Concernant la passation des pouvoirs, Dbeyba a ordonné, avant-hier, la fermeture de l’espace aérien au-dessus de Tripoli pour empêcher l’avion de Bach Agha d’atterrir. Une guerre de communiqués secoue la scène libyenne. Bach Agha informe les autorités sécuritaires qu’il est le chef du gouvernement légitime désigné par le Parlement, alors que Dbeyba l’accuse de falsification. Tout dépendra du poids de chacun d’eux auprès des forces sur le terrain. La Libye continue à vivre dans le chaos.

Tunis 
De notre correspondant  Mourad Sellami

L’ONU propose une médiation pour faciliter la tenue des élections

La représentante de l’ONU en Libye a proposé hier une médiation entre les camps rivaux pour faciliter la tenue des élections, dont le report en décembre a aggravé les divisions dans le pays, désormais doté de deux gouvernements concurrents. Pour essayer de rapprocher les parties, l’Américaine Stephanie Williams, conseillère spéciale du secrétaire général de l’ONU en Libye, a proposé la mise en place d’un comité réunissant des représentants de deux instances rivales : la Chambre des représentants qui siège à Tobrouk dans l’Est du pays, et le Haut Conseil d’Etat, basé à Tripoli et qui fait office de Sénat. «Hier soir, j’ai envoyé des lettres aux dirigeants de la Chambre des représentants et du Haut Conseil d’Etat les invitant à nommer six délégués de chaque chambre pour former un comité mixte afin d’élaborer un cadre constitutionnel consensuel», a indiqué hier Mme Williams sur Twitter.

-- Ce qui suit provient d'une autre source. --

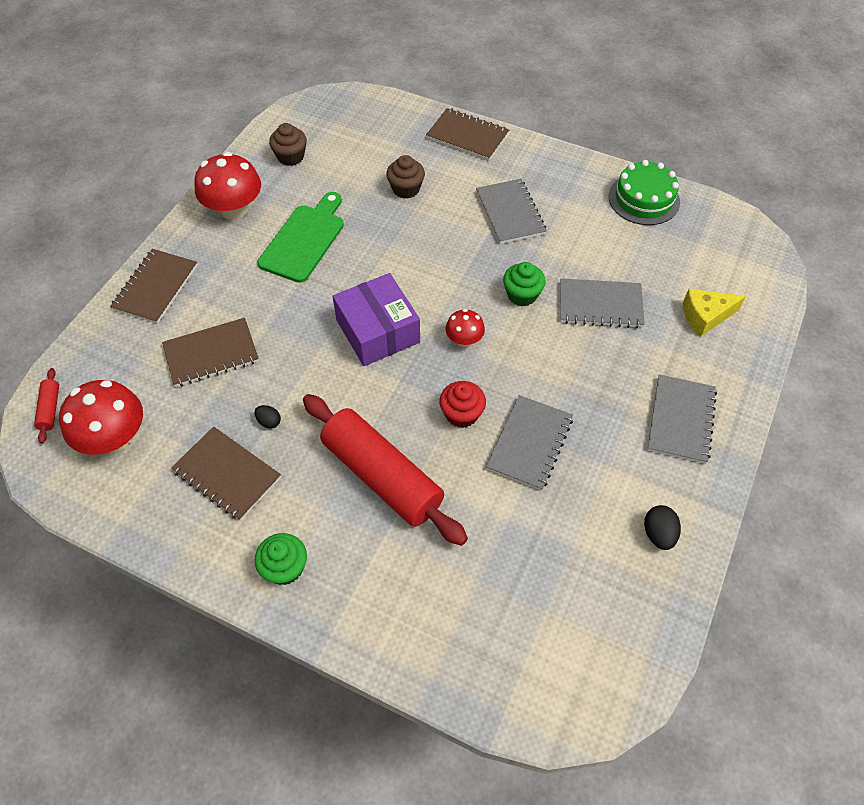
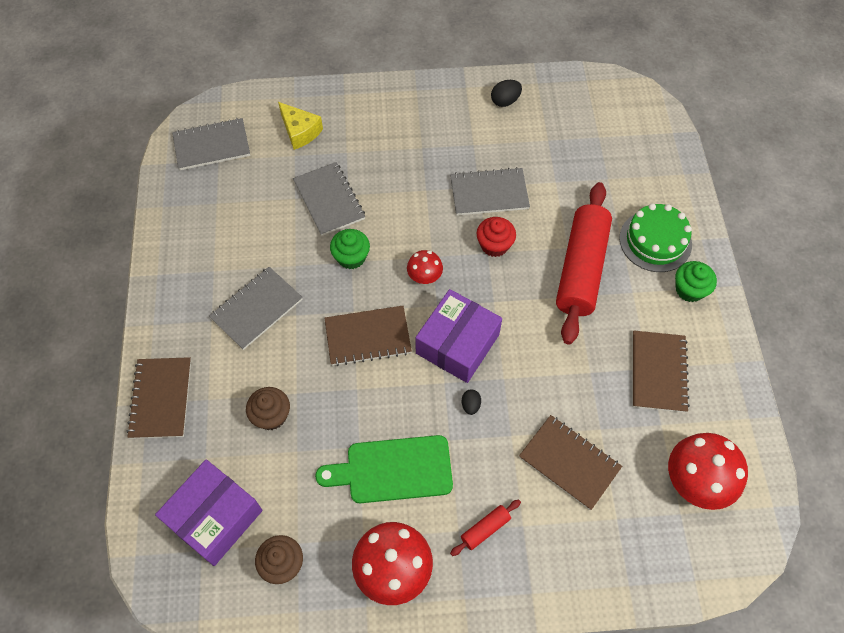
camera: 120 degrees left, 5 degrees up
red rolling pin [34,368,59,443] -> red rolling pin moved to [450,500,521,556]
brown notebook [110,249,198,324] -> brown notebook moved to [325,306,412,366]
black egg [254,405,281,428] -> black egg moved to [462,390,481,415]
green cake [609,160,680,225] -> green cake moved to [619,203,692,272]
grey notebook [647,374,717,464] -> grey notebook moved to [172,118,250,170]
none -> purple box [155,459,263,566]

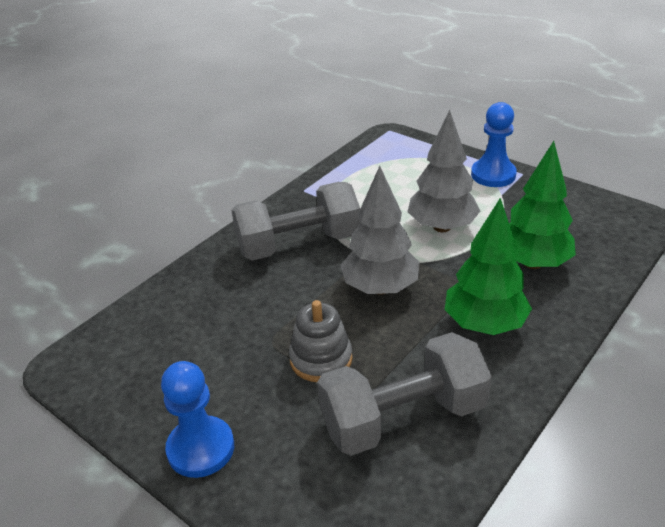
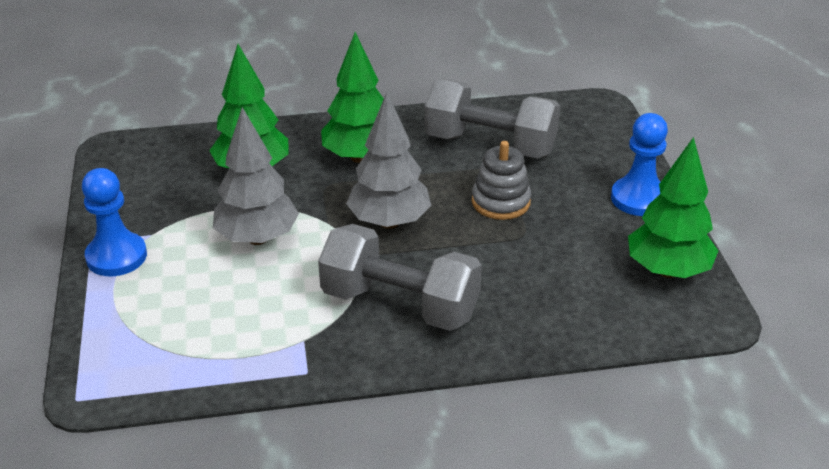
camera: 140 degrees left, 0 degrees up
none -> green tree [628,137,718,278]

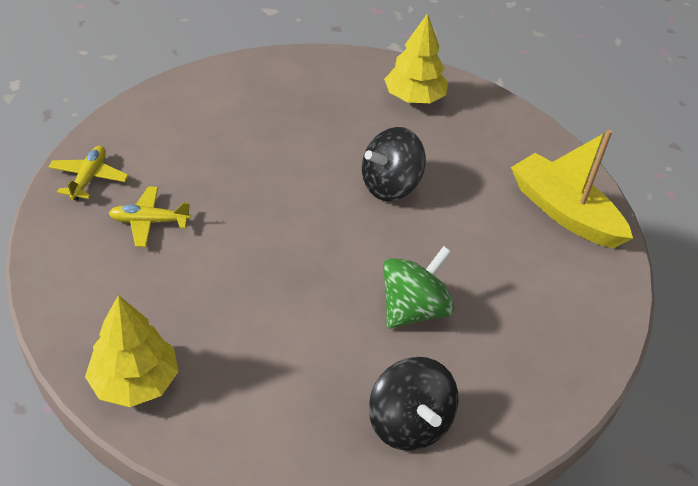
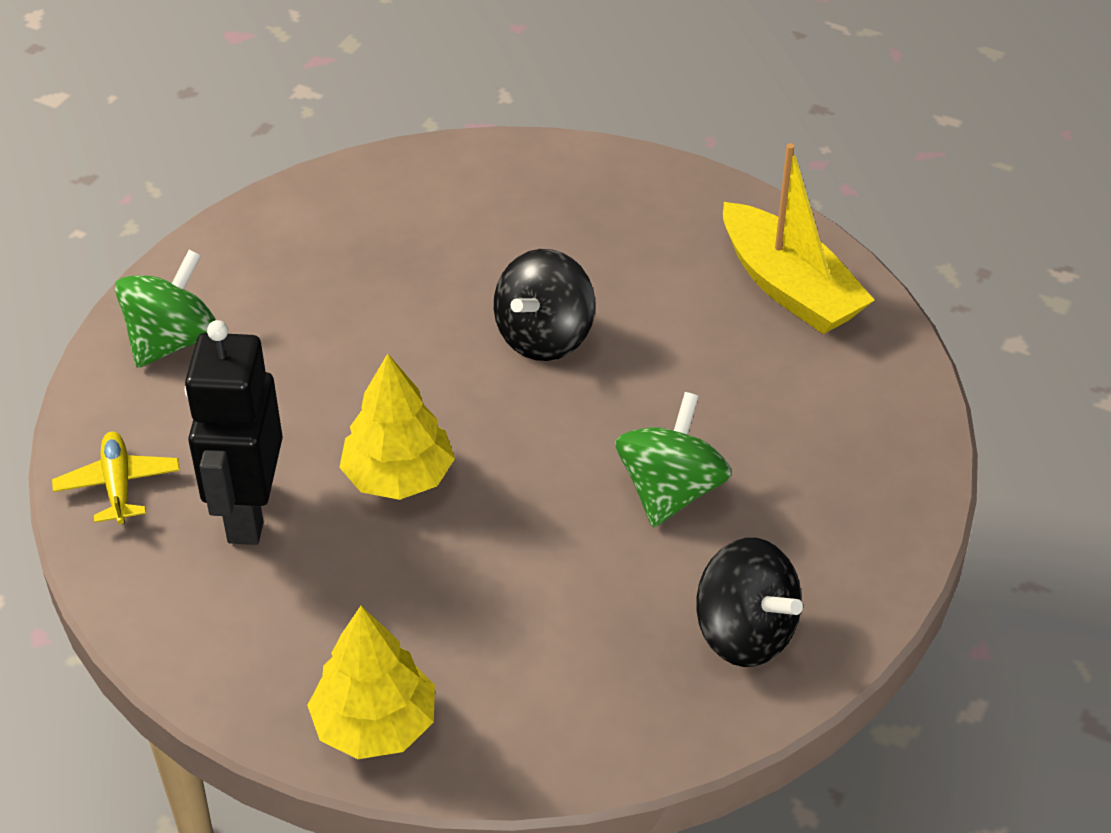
camera: 20 degrees left, 0 degrees up
yellow plane [109,186,191,247] -> black robot [185,320,283,545]
yellow tree [384,13,448,103] -> yellow tree moved to [339,354,455,500]
yellow boat [511,129,633,248] -> yellow boat turned 150 degrees counterclockwise [723,143,874,334]
none -> green spinning top [115,250,216,368]

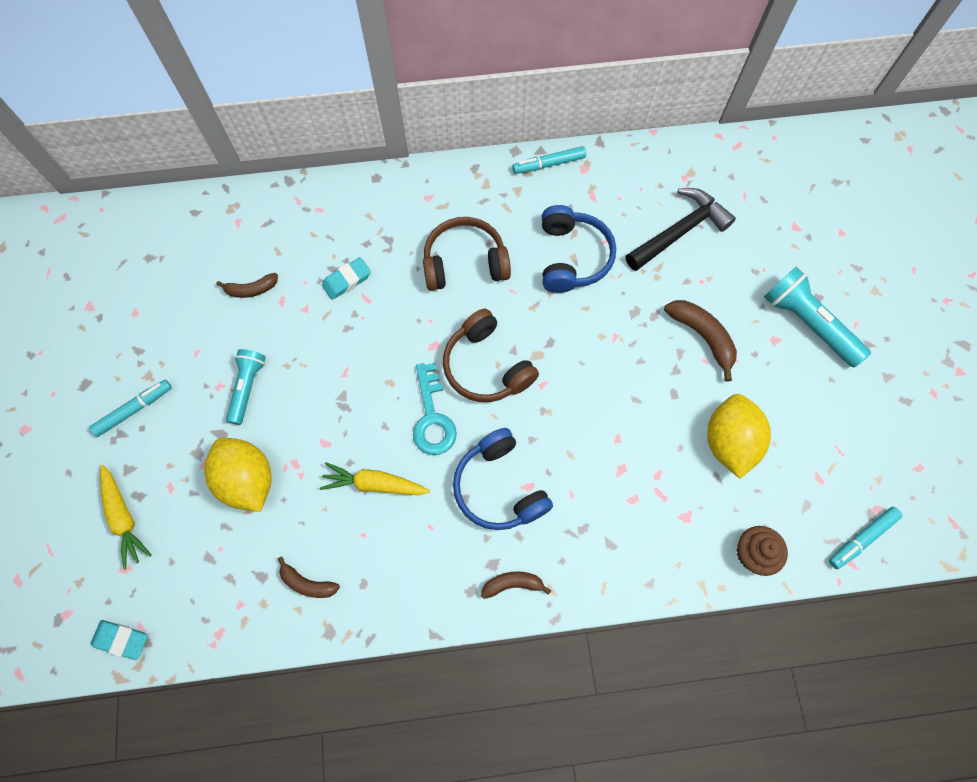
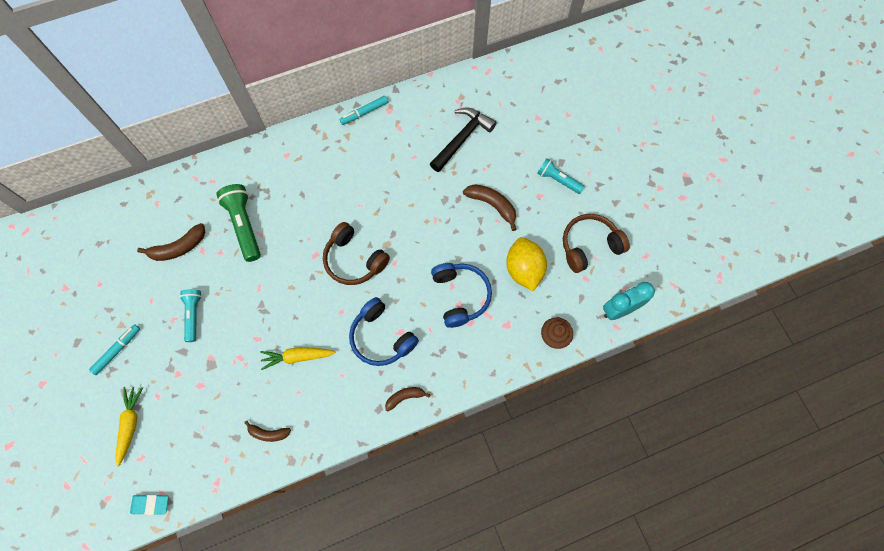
camera: 15 degrees left, 0 degrees up
yellow carrot [100,465,152,570] -> yellow carrot turned 135 degrees counterclockwise [115,387,143,467]
yellow lemon [204,437,272,512] -> none
brown banana [216,273,278,298] -> brown banana [137,223,205,261], size x1.58
turquoise eraser [322,257,371,300] -> green flashlight [216,184,261,262]
turquoise key [413,363,457,455] -> none
brown headphones [423,217,511,291] -> brown headphones moved to [563,214,630,273]
blue headphones [542,205,616,293] -> blue headphones moved to [431,263,492,328]
turquoise flashlight [764,266,871,367] -> turquoise flashlight [537,158,585,194], size x0.64
turquoise marker [829,507,903,569] -> turquoise clock [603,282,655,320]

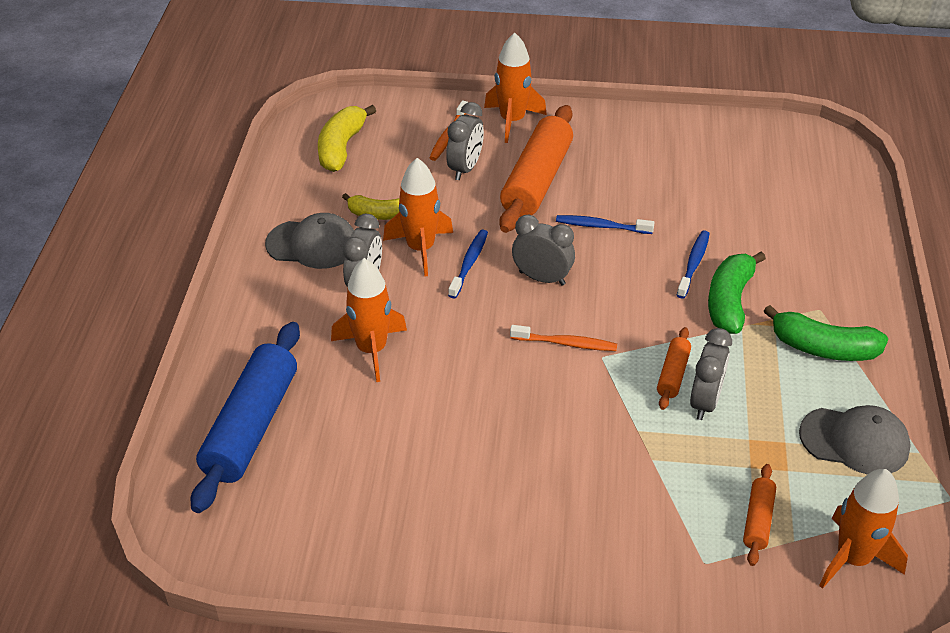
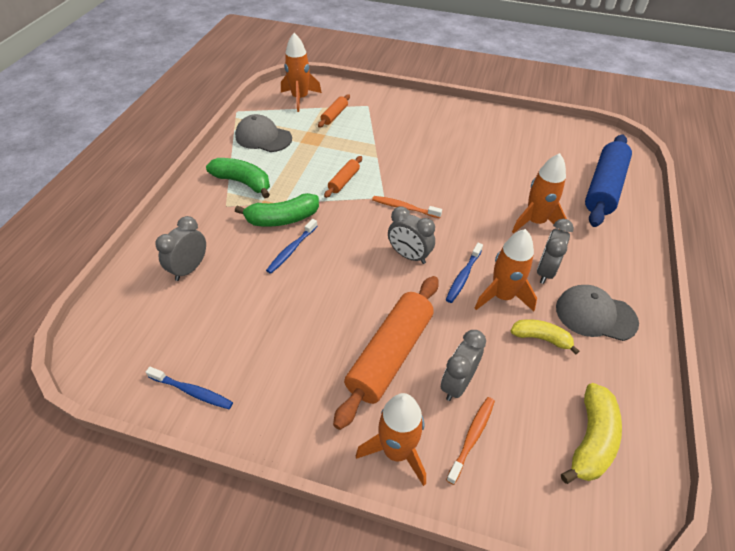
camera: 170 degrees left, 5 degrees up
blue toothbrush [556,215,655,234] -> blue toothbrush moved to [146,367,233,409]
grey clock [690,328,732,420] -> grey clock moved to [155,216,206,281]
green banana [708,252,766,334] -> green banana turned 45 degrees clockwise [235,193,319,227]

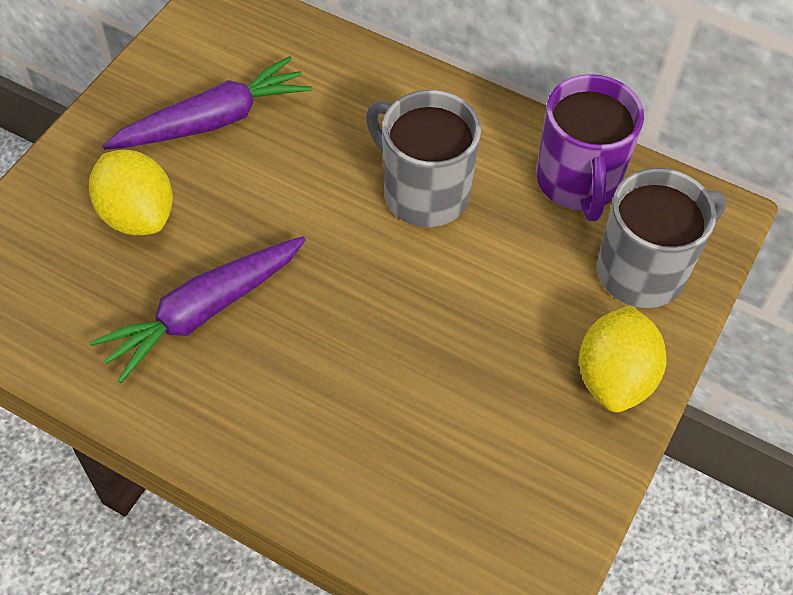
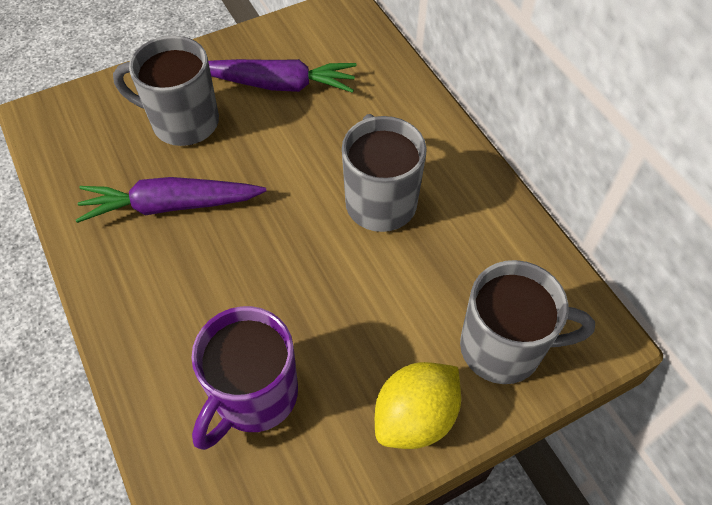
camera: 35 degrees right, 0 degrees up
yellow lemon [89,149,173,235] -> grey mug [113,36,219,146]
purple mug [536,74,644,221] -> purple mug moved to [191,306,298,450]

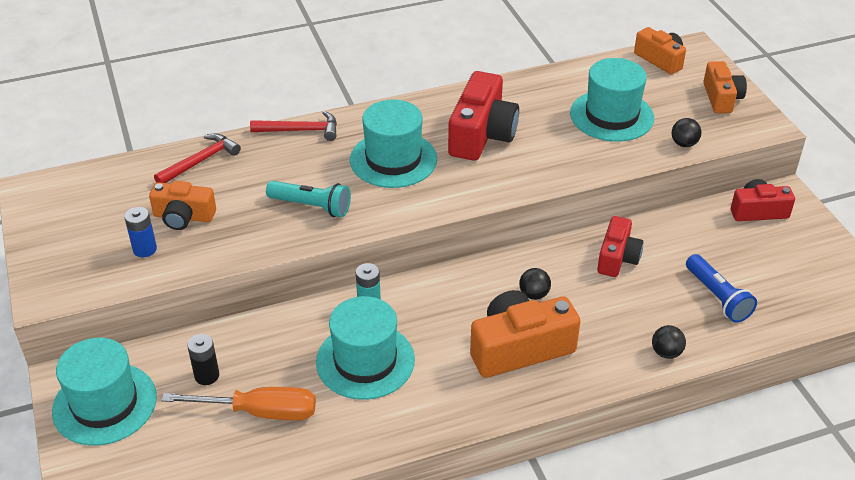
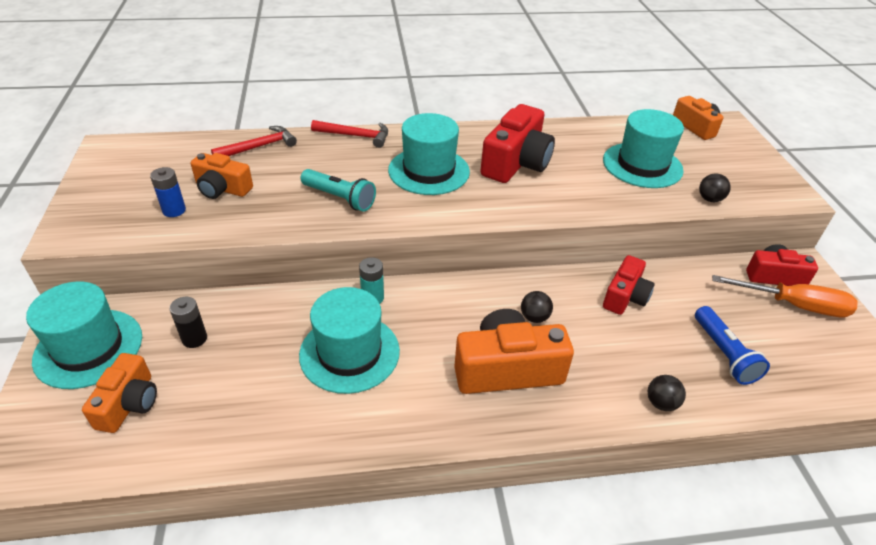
camera: 10 degrees right, 0 degrees up
orange screwdriver [161,387,316,420] -> orange screwdriver moved to [712,275,858,318]
orange camera [703,61,747,113] -> orange camera moved to [82,353,157,433]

Ce «cadre constitutionnel» devrait régir les futures «élections présidentielle et législatives» que l’ONU souhaite voir se tenir «le plus rapidement possible», après le report du double scrutin qui était prévu en décembre, a expliqué Mme Williams dans les lettres qu’elle a rendues publiques. Elle a proposé que ce comité se réunisse à partir du 15 mars pour se pencher «pendant 14 jours» sur ce cadre constitutionnel. A. Z.